__The input__:
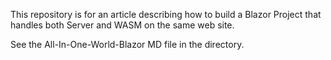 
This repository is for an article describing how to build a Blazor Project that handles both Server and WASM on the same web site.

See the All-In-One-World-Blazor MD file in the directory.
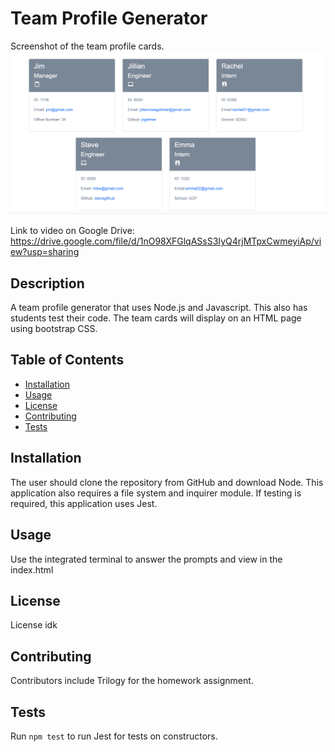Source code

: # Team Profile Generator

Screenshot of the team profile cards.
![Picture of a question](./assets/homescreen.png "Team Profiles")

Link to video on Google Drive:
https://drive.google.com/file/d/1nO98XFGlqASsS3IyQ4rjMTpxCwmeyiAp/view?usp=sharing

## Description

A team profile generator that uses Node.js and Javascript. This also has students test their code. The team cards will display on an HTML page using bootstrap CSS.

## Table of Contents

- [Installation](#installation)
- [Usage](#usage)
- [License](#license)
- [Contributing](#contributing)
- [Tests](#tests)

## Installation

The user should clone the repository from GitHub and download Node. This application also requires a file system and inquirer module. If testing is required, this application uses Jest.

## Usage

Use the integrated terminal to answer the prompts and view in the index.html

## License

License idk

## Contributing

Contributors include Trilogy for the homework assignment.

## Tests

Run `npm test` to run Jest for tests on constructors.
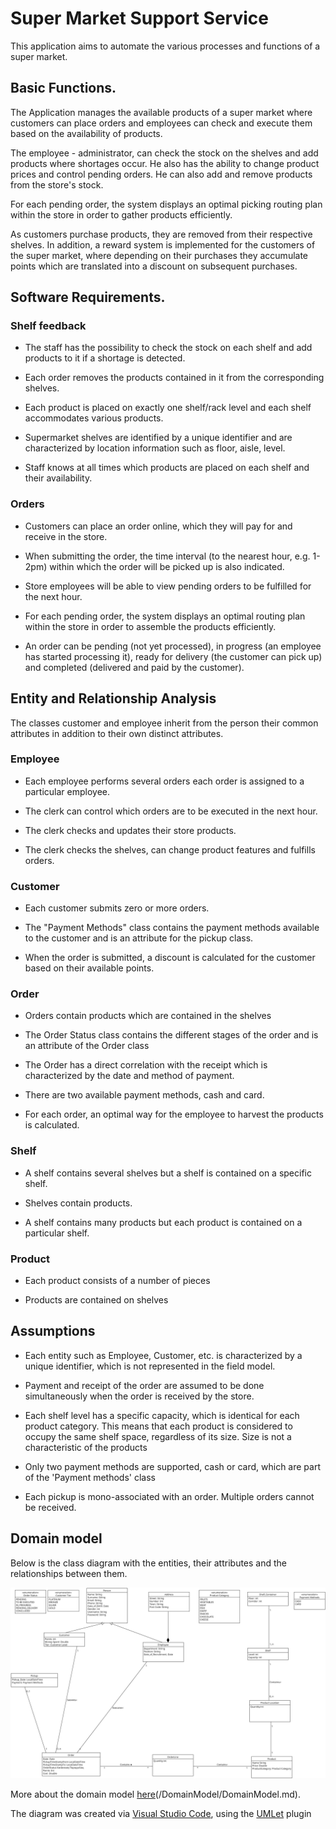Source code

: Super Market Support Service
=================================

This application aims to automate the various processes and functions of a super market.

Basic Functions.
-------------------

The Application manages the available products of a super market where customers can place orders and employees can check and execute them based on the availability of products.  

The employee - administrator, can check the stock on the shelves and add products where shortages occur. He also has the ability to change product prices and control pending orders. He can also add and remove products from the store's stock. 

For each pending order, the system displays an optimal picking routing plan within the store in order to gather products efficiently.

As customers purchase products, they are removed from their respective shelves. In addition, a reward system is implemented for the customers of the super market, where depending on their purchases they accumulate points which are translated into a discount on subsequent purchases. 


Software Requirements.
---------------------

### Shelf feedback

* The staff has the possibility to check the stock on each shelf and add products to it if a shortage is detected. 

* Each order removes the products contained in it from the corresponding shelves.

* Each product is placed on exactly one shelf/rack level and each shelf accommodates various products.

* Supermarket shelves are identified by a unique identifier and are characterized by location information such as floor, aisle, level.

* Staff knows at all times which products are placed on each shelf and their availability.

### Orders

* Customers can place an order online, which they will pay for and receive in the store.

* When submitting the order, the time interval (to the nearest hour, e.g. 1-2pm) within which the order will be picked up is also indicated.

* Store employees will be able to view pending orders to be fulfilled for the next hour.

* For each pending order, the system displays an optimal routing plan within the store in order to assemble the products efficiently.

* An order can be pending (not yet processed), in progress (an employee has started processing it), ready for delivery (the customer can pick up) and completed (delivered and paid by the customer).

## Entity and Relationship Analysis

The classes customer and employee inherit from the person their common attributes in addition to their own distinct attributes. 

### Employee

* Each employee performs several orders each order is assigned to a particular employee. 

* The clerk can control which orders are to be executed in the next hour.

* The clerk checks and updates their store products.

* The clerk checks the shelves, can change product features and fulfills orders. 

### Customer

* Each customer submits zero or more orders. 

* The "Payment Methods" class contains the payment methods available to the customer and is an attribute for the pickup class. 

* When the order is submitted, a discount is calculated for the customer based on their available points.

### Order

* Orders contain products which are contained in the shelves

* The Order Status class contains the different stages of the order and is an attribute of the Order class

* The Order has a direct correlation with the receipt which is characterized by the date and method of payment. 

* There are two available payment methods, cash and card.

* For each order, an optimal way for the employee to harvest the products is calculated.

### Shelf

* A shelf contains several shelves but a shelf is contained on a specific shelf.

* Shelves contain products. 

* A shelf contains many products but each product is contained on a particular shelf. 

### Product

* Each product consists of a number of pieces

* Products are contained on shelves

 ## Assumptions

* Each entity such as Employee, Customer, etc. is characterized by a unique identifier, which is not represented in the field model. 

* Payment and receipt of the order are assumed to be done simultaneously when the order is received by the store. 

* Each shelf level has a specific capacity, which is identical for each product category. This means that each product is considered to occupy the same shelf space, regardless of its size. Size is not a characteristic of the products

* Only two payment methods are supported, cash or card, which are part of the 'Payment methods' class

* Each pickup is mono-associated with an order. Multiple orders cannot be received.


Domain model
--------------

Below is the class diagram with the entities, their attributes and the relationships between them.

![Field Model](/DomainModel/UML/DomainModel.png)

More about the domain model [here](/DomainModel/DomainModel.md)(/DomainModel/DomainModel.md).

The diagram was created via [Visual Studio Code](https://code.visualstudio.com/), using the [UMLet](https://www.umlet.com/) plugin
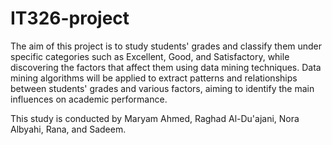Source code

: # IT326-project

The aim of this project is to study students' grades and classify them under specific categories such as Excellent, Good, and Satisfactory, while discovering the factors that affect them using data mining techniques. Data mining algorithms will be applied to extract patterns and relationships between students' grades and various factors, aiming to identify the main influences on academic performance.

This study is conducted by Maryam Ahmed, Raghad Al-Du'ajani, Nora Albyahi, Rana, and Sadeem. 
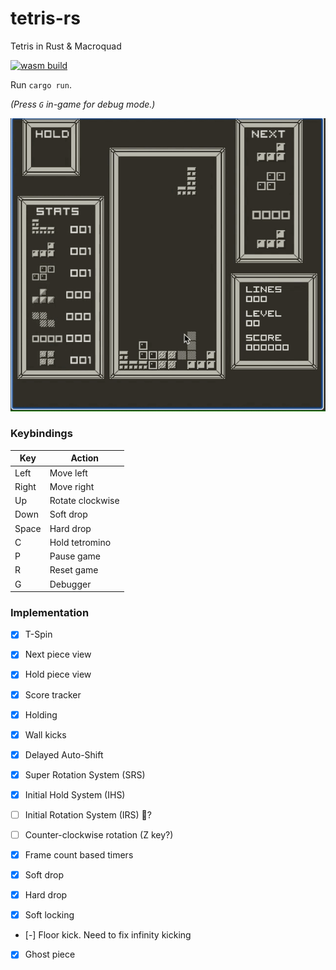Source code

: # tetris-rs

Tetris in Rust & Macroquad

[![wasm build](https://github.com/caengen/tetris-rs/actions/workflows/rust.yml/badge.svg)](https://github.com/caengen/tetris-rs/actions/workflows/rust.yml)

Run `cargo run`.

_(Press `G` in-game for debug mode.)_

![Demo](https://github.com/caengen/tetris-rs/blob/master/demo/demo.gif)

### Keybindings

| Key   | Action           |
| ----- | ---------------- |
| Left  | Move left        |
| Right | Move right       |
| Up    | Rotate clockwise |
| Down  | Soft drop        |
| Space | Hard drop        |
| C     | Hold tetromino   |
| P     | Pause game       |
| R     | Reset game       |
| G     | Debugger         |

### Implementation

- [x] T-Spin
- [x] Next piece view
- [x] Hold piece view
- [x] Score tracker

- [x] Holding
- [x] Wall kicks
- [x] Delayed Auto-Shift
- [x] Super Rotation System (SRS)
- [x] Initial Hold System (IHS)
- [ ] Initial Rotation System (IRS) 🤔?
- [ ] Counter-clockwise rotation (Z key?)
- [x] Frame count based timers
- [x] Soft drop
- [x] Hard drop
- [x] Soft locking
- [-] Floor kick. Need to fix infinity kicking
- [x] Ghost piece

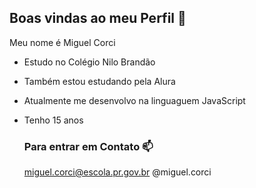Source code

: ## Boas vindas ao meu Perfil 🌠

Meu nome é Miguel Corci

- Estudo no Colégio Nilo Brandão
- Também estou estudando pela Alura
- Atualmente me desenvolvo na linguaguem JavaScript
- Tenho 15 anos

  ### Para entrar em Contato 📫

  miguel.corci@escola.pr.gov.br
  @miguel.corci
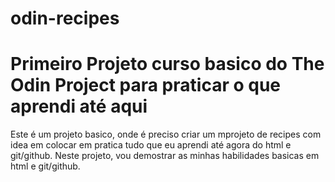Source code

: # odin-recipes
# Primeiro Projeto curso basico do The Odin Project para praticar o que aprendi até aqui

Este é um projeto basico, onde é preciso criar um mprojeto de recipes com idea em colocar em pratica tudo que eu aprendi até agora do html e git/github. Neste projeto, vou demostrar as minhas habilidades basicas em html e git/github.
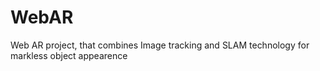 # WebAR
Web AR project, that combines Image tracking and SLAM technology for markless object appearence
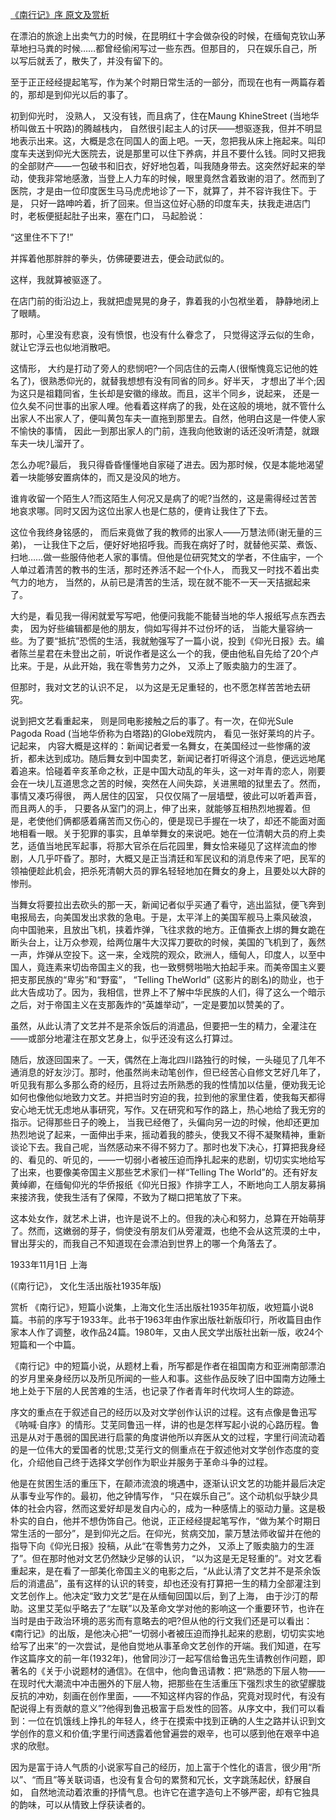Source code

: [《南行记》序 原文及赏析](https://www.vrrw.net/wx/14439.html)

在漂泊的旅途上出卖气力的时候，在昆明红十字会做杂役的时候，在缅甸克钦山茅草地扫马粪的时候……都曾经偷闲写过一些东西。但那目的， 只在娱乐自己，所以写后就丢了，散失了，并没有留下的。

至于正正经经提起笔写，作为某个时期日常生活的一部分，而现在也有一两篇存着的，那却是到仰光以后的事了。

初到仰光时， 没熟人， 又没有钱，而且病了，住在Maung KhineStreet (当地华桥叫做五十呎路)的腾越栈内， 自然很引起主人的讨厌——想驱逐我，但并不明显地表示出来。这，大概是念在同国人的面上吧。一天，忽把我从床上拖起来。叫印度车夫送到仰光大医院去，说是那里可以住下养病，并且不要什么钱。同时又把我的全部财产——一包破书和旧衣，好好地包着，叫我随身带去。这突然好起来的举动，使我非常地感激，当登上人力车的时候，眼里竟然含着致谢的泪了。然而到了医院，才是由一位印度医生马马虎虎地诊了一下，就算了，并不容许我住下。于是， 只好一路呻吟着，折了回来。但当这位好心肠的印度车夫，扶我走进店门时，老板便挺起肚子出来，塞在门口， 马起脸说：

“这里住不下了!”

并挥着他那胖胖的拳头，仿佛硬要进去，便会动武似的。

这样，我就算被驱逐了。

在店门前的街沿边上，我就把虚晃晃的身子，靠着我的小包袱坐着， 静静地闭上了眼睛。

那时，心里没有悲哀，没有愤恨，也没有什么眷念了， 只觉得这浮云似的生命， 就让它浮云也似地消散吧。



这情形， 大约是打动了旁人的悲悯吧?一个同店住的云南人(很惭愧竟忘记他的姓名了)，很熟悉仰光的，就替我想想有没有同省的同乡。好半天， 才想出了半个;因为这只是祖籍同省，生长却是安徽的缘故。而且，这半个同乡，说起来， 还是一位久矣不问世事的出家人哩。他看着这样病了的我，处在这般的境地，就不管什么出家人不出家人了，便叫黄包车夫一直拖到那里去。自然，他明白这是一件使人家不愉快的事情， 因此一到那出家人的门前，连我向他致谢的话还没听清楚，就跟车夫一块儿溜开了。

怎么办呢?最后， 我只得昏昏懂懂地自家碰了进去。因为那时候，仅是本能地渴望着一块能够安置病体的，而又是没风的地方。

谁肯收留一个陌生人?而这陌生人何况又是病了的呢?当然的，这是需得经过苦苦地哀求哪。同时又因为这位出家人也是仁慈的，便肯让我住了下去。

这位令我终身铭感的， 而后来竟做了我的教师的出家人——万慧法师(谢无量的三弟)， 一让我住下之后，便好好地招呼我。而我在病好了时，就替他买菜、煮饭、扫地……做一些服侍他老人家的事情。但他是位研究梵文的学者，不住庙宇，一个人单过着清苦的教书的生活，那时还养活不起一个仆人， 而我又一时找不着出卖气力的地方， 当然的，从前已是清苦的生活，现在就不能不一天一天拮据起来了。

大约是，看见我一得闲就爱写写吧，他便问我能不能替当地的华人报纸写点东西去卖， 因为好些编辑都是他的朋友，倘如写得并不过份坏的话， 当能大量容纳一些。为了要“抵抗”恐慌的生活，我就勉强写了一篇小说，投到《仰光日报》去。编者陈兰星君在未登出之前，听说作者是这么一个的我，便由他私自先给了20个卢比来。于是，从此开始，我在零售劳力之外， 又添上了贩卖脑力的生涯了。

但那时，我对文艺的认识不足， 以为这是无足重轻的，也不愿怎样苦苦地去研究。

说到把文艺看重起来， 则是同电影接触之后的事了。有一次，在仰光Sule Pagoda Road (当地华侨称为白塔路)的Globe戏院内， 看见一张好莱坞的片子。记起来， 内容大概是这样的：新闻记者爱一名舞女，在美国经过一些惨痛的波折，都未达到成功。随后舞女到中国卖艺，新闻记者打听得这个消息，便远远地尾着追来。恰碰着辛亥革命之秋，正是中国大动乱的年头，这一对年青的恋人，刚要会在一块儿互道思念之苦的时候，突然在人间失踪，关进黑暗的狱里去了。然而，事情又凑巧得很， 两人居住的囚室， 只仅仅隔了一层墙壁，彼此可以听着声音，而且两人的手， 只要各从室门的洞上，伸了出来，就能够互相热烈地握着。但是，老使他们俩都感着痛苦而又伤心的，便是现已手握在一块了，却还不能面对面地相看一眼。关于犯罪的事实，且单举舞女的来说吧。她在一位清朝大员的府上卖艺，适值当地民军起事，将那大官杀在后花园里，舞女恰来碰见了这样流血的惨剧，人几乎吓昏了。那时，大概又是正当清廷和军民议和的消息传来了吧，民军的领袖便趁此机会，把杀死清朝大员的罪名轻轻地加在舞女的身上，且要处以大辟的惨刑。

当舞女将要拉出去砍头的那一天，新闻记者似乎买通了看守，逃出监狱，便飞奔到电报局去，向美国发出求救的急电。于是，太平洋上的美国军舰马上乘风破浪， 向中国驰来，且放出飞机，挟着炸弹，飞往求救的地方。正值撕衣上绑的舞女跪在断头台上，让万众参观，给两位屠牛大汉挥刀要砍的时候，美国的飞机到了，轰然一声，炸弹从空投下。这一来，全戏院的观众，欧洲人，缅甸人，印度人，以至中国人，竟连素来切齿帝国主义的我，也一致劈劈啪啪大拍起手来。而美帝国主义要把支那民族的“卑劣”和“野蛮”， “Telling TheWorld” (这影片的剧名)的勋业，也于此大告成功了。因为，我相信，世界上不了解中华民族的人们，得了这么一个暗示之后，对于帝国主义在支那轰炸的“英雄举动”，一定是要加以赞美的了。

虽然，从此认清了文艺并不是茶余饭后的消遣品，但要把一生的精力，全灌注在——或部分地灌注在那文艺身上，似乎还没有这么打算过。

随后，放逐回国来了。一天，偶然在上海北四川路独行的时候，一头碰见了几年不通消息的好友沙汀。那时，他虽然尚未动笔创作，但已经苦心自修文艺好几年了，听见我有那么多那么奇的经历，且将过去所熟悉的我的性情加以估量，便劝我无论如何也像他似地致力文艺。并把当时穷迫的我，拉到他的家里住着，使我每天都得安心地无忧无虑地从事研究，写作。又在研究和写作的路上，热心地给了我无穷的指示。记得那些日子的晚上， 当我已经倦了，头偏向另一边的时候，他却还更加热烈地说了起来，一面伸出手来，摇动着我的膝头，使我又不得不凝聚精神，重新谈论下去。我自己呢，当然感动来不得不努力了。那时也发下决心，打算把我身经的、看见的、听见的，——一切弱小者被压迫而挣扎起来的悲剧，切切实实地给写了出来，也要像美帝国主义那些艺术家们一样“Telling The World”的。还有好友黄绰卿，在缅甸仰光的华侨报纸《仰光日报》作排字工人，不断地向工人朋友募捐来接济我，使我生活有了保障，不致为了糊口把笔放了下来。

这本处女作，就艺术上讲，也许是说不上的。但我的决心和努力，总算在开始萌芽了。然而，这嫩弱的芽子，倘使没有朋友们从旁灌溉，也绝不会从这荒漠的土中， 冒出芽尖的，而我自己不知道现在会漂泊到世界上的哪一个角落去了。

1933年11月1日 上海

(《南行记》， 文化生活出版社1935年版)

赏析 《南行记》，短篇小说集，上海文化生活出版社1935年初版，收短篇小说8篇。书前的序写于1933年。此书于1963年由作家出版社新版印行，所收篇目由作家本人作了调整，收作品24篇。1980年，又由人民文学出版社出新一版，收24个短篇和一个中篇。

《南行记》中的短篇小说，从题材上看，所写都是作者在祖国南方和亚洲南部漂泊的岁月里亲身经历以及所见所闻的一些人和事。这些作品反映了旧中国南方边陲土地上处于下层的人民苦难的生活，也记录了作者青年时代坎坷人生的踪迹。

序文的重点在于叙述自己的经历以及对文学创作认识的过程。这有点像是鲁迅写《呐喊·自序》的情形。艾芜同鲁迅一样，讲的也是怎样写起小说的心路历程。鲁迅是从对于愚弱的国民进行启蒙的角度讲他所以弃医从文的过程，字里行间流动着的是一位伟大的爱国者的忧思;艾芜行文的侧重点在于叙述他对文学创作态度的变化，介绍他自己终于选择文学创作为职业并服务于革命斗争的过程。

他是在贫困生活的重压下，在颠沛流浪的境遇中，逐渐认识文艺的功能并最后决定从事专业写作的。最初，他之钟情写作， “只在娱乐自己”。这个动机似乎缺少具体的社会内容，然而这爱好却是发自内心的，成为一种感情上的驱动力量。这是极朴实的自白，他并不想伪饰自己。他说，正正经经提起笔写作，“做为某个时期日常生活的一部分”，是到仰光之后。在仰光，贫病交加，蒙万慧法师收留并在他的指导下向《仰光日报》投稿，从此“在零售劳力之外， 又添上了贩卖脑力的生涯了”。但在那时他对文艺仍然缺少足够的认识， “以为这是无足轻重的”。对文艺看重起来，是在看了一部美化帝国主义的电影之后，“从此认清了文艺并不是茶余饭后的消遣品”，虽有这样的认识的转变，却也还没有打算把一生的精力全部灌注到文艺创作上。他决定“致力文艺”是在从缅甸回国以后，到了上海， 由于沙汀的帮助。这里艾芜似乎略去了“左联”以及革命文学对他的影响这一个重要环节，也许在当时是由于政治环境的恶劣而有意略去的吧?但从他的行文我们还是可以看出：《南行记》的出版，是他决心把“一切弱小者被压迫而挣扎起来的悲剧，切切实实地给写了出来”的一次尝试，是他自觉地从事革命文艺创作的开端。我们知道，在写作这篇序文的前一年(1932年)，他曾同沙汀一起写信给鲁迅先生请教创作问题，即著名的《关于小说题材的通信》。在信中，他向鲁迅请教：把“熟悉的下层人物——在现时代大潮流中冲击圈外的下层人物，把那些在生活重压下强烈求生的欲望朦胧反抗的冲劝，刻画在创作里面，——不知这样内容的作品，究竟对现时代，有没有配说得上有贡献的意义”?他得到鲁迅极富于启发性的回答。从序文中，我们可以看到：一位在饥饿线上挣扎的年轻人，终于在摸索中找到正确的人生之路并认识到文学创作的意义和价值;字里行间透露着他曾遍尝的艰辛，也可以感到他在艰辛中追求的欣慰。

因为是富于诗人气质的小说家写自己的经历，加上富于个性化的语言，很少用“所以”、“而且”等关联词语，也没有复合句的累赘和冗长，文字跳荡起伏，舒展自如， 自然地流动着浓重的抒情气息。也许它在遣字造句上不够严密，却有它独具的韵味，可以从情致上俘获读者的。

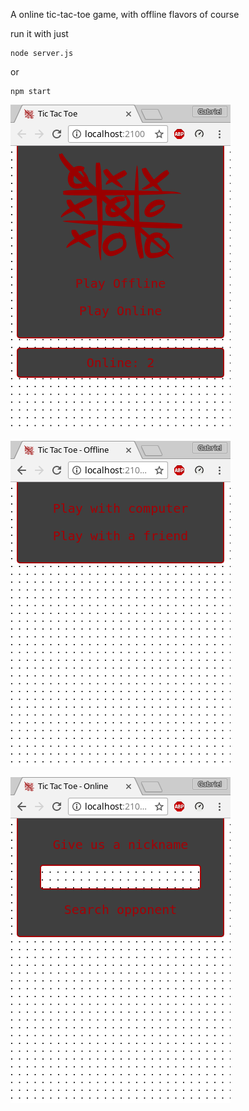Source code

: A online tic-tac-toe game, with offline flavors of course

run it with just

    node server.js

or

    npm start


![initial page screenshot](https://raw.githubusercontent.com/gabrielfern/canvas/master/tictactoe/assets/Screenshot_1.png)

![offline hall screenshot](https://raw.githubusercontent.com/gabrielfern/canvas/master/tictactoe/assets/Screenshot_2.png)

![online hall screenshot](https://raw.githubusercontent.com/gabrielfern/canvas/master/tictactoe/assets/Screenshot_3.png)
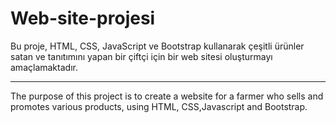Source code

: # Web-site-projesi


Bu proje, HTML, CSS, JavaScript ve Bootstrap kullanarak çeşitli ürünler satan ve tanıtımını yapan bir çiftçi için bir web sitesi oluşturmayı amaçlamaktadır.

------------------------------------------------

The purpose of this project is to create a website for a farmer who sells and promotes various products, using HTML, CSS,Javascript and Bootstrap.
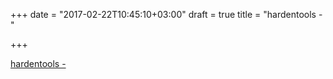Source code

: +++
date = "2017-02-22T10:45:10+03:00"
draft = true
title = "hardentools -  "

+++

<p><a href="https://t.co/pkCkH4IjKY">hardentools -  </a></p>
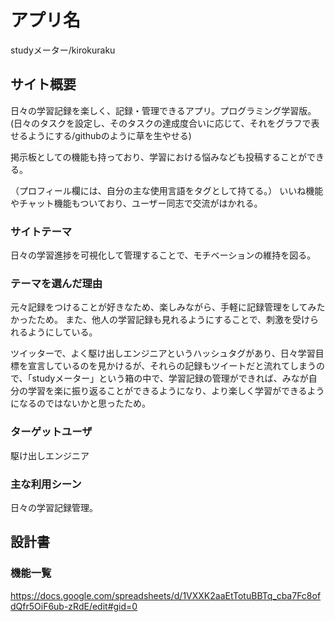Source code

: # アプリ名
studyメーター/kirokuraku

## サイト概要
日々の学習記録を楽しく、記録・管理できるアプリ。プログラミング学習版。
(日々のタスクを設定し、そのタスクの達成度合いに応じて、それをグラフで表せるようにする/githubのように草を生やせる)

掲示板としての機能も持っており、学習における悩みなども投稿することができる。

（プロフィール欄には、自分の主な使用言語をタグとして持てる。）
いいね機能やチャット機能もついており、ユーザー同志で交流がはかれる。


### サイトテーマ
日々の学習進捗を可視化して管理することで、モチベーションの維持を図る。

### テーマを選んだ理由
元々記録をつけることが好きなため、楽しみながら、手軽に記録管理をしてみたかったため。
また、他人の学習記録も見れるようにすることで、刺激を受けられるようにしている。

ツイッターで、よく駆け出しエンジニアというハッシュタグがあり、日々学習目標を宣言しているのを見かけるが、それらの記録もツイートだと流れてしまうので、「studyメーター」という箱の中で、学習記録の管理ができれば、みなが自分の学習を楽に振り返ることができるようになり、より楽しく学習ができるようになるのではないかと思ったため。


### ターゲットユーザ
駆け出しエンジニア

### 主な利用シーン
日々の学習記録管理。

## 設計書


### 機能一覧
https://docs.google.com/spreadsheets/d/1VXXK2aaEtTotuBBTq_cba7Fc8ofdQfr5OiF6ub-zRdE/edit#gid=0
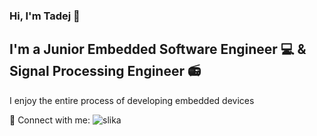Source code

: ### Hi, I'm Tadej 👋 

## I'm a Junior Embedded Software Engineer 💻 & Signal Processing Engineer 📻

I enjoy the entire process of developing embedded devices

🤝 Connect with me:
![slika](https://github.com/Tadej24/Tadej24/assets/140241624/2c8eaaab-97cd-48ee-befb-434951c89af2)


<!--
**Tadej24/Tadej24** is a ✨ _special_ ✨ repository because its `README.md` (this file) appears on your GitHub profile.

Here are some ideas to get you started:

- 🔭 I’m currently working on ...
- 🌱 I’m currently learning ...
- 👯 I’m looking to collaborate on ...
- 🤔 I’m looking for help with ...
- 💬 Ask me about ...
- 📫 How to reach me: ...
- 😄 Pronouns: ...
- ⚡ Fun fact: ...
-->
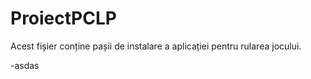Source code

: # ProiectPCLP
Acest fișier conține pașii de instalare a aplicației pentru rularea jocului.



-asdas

__Work required__:
Quote the part of the rows that opens with the line containing "is also indicated." and closes with the line containing "the Order class", keeping those two lines.

__Answer section__:
* When submitting the order, the time interval (to the nearest hour, e.g. 1-2pm) within which the order will be picked up is also indicated.

* Store employees will be able to view pending orders to be fulfilled for the next hour.

* For each pending order, the system displays an optimal routing plan within the store in order to assemble the products efficiently.

* An order can be pending (not yet processed), in progress (an employee has started processing it), ready for delivery (the customer can pick up) and completed (delivered and paid by the customer).

## Entity and Relationship Analysis

The classes customer and employee inherit from the person their common attributes in addition to their own distinct attributes. 

### Employee

* Each employee performs several orders each order is assigned to a particular employee. 

* The clerk can control which orders are to be executed in the next hour.

* The clerk checks and updates their store products.

* The clerk checks the shelves, can change product features and fulfills orders. 

### Customer

* Each customer submits zero or more orders. 

* The "Payment Methods" class contains the payment methods available to the customer and is an attribute for the pickup class. 

* When the order is submitted, a discount is calculated for the customer based on their available points.

### Order

* Orders contain products which are contained in the shelves

* The Order Status class contains the different stages of the order and is an attribute of the Order class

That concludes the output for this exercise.